精神疾患の症状は、不適応行動パターンを含む、さまざまな環境要因や生物学的要因に起因します。そして色々なタイプのメンタルヘルスの専門家が心理療法を行います。一方で、医師として訓練を受けた精神科医は、治療の一環として向精神薬を処方することがあります。

心理療法や向精神薬は多くの精神障害に効果があることが専門家により示されています。また、この2つの組み合わせが最も効果を発揮する場合もよくあります。

現代の精神薬理学の生まれは1950年代にさかのぼります。当時の一連の発見により、精神医学の流れが変わり、多くの患者の生活を変えることになりました。

ここで紹介する向精神薬は(現在はあまり使われないものもありますが)、セラピーの分野を大きく変え、治療不能だと考えられていた病気の治療へ扉を開くことになりました。これらの開発は、医学の歴史の中でも偉大なものの一つです。

向精神薬

メンタルヘルスに大きな影響を与えた向精神薬

1.気分を安定させる薬:炭酸リチウム

1948年、ジョン・ケイドが双極性障害の治療にリチウムが効くことを発見しました。ジョン・ケイドは、オーストラリアの精神科医で、リチウムが尿酸を中和することから、一連の実験を始めました。最初は、尿酸が躁病の原因になっているというのが彼の考えでした。

その後、双極性障害と尿酸は関係していないことが分かりました。しかし、彼はここで止めることなく、リチウムが躁状態の患者を瞬時に助ける物質であることを証明しました

リチウムが、現代的な精神薬の始まりです。また、クロルプロマジンが発見される前の1949年、リチウムは抗躁薬として効果があることが専門家により示されました。特定の精神疾患に使われた最初の薬です

発見から7年以上が経っても、リチウムは精神科で最も効果のある薬とされ、躁うつ病の70%以上が反応を示しました。また、単極性うつ病の治療にも効果があります。

躁うつ病の効果的な治療薬としてのリチウムの発見は、精神科における精神薬の革命の始まりとなりました。この発見が、歴史上初めて深刻な精神疾患の治療につながる行為となったのです。

2.クロルプロマジン:世界初の抗精神病薬

1948年の思いがけないリチウムの発見に続き、奇跡的発見がありました。それが、世界初の向精神病薬です。

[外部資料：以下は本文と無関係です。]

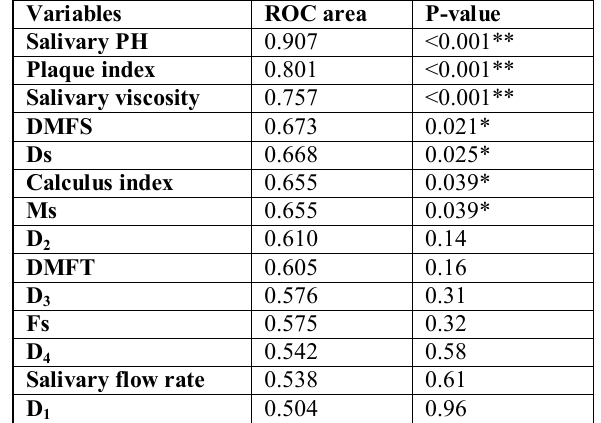
Table 6: Effect of pregnancy on oral variables (ROC test). Variables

1949年、チュニジア人のフランス軍医アンリ・ラボリは、外科的ショックを軽減する方法を求めていました。クロルプロマジンと言う名の抗ヒスタミン薬の研究をしており、この薬を手術の前に投与すると、患者に大きな精神的効果があるということを発見しました

1952年、ラボリは別の精神科医を説得し、初めて統合失調症の患者にこの薬を投与しました

神経遮断薬としてのクロルプロマジンの初の使用はヨーロッパ中に衝撃を与えました。一方で、精神分析が流行していたアメリカでは、開発が進みませんでした。

当時のアメリカでは、統合失調症に対し、グレゴリー・ベイトソンのダブルバインド理論のような心理社会的解釈が求められていたのです。そのため、向精神薬はほとんど注目されていませんでした。

クロルプロマジンを(ソラジンという商品名で)生産していた製薬会社は、精神科や医科大学よりも州政府に訴えかけました。この薬は、州がメンタルヘルス・プログラムにかけるお金の多大な削減を可能にするというが会社の主張でした。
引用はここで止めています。